The Only Surefire Means of Fair Voting

Having worked in computers for my entire adult life, I am of the opinion that computers are not the means by which we can be confident that our elections are fair.

There's been a lot of discussion in the opinion pages about electronic voting lately. Some think it's the best way to facilitate elections, while others are of the opinion that electronic voting is fraught with peril. I happen to belong to the second camp.

Not only can computer voting be affected by fraud, things can also go wrong that no one even thought of, leaving people without a means of voting or people voting for the wrong candidate because the computer programmer(s) made a mistake. I ought to know; I'm a computer programmer. I've written voting systems, and I know how easy it would be to make a mistake in the program as well as to defraud the voters by manipulating the results.

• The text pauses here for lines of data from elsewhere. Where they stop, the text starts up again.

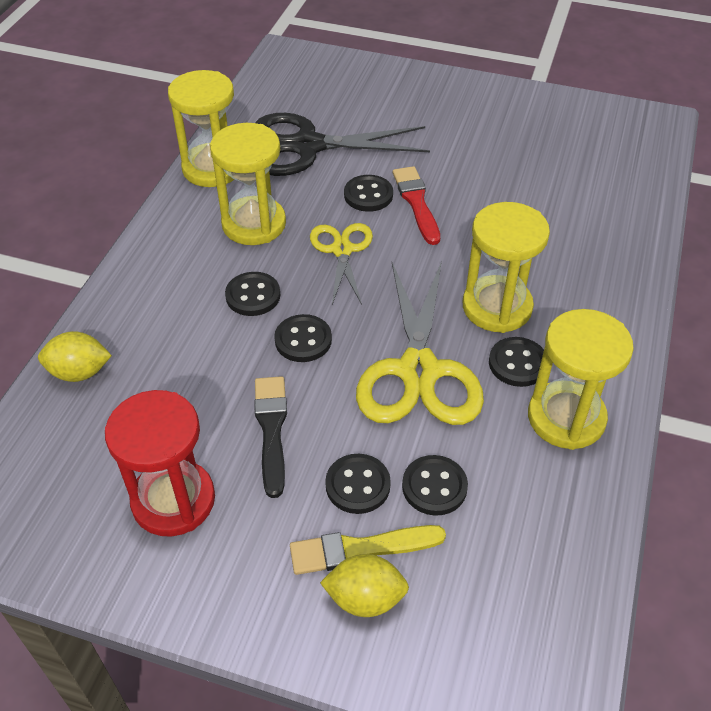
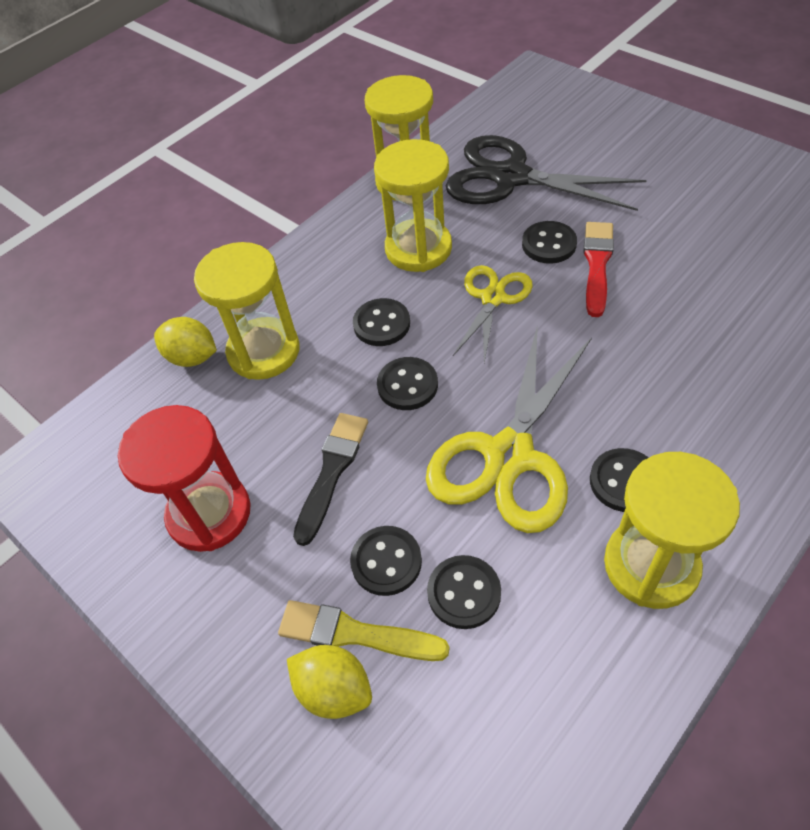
camera: 30 degrees right, 5 degrees up
yellow hourglass [463,202,550,333] -> yellow hourglass moved to [194,242,300,380]

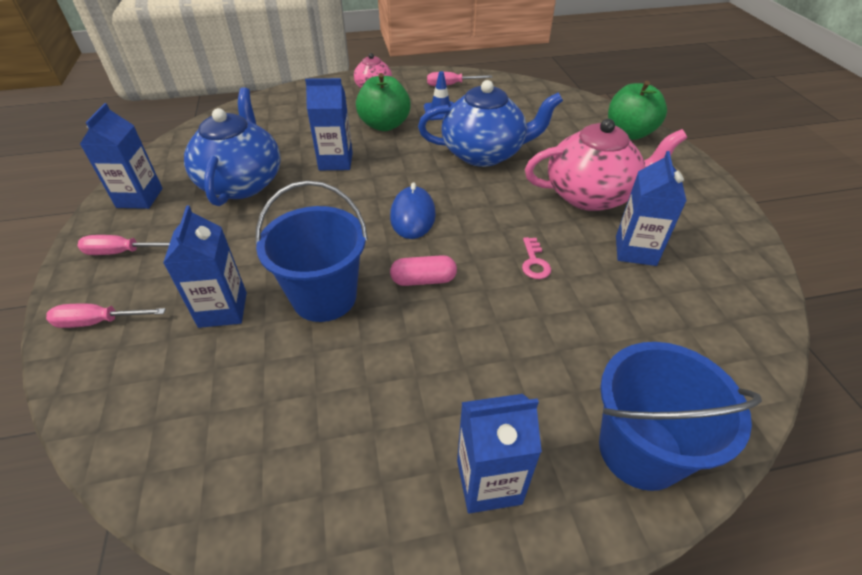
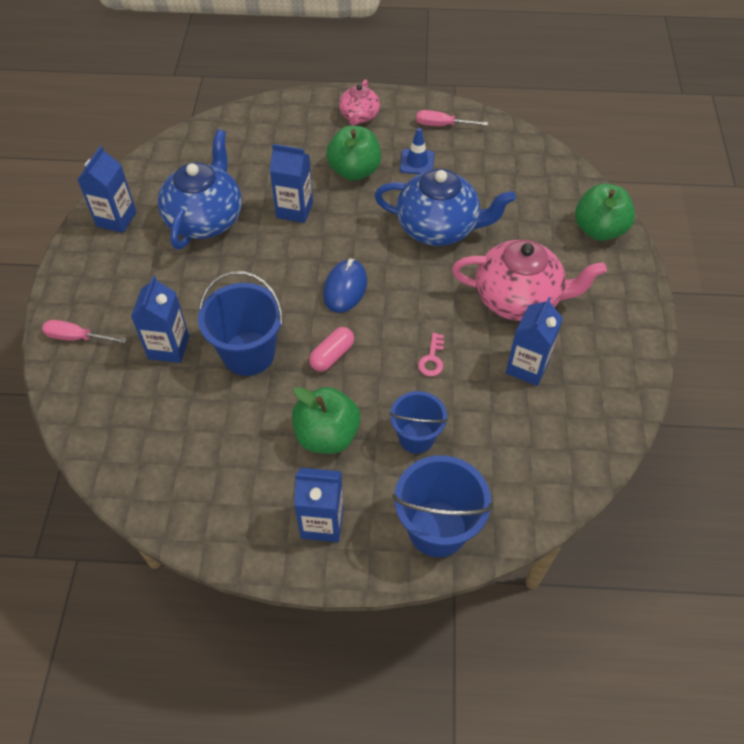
camera: 15 degrees right, 10 degrees up
pink screwdriver [78,235,170,255] -> none
pink capsule [390,255,457,286] -> pink capsule turned 60 degrees counterclockwise [309,327,354,371]
none -> green apple [292,387,361,454]
none -> blue bucket [389,391,448,454]

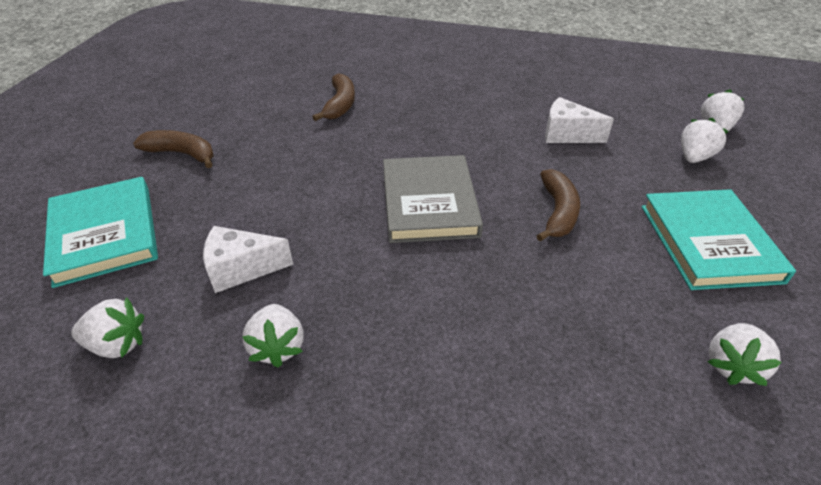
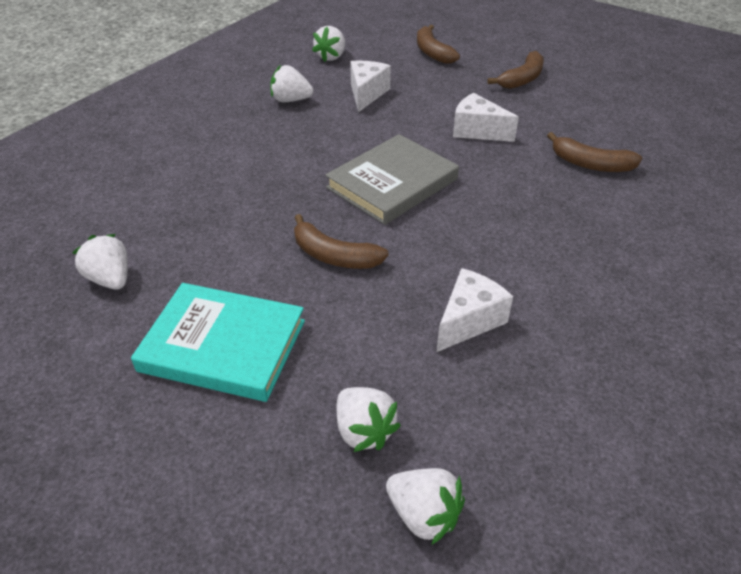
camera: 110 degrees right, 0 degrees up
turquoise book [43,177,158,288] -> brown banana [417,25,460,64]
grey book [383,155,483,243] -> grey book turned 60 degrees counterclockwise [325,134,459,225]
none -> white cheese [453,93,519,142]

The only way to ensure confidence in our elections is to have paper balloting. It takes a lot more time to count the votes, but in the long run it is well worth it. The paper balloting that we have used in the past, however, is still somewhat prone to fraud. This process should be enhanced.

As it has happened in our recent past (until we decided to get all fancy while lining Diebold Corporation's pockets by paying for their untrustworthy counting machines) each ballot can be individually numbered.

In addition to providing uniquely numbered ballots, it should be the requirement of all voting precincts to
  • provide a carbon copy of each voter's ballot, including the unique ballot ID, to the voter.
  • post in a conspicuous place, such as on the internet, the voting results of each ballot, so that each voter can verify the accuracy of his or her votes, and so that it is easy to determine that all votes cast add up to the tally results that are reported at the end of the election.

In this way, everyone could know how everyone voted, but there would be no way to relate each unique ballot number to the person who cast that ballot, except that each voter would have a copy of how he or she voted.

Every voter would be able to compare his or her vote(s) with the official ballot postings to determine if they were represented correctly. If they were not, the duplicate copy of the ballot could be furnished as proof that a mistake had occurred.

With a great deal of effort, computers can be made fraud-proof in this way. I suspect that all of the necessary measures have not been taken in this regard. Our experience with them thus far has given us a bad taste in our mouths. Paper-ballot voting instills much more confidence in voters that the process is sound.


  1. This could be a much more informative comment if I searched my old documents first to find my research paper from 2001, but I agree that computers are no guarantee of fair elections.

    I did a research paper right after the election of 2000 on the subject of technology and voting and learned some very interesting stuff. My conclusion then was that computers don't necessarily make voting less secure either, but the real key to fair elections lies more in better trained voters and poll workers than in better technology.

  2. Making a unique identifier for each record shouldn't be all that hard considering that it's the cardinal rule of database design. I think you're definitely on to something. With the possibility that any one person doing a verification could expose elections fraud, it would be a strong enough deterrent from trying to do so.

  3. Computer counts are more accurate than manual paper counts so long as the counting algorithm is correct. I like the current Utah system with electronic voting and a paper audit trail. I'm satisfied with a system that lets us use statistical sampling of paper ballots to verify the integrity of the vote counting programs.

    The voting system you propose seems only feasible with computer support. The Scantron pencil voting could facilitate this, but scantron can leave questions about voter intent. Maybe even better would be a computer system that allows the user to vote on-screen, prints a completed scantron ballot that they verify and drop in a box. Counts could be done in both ways: the internal computer tally and a scantron tally using a totally separate system.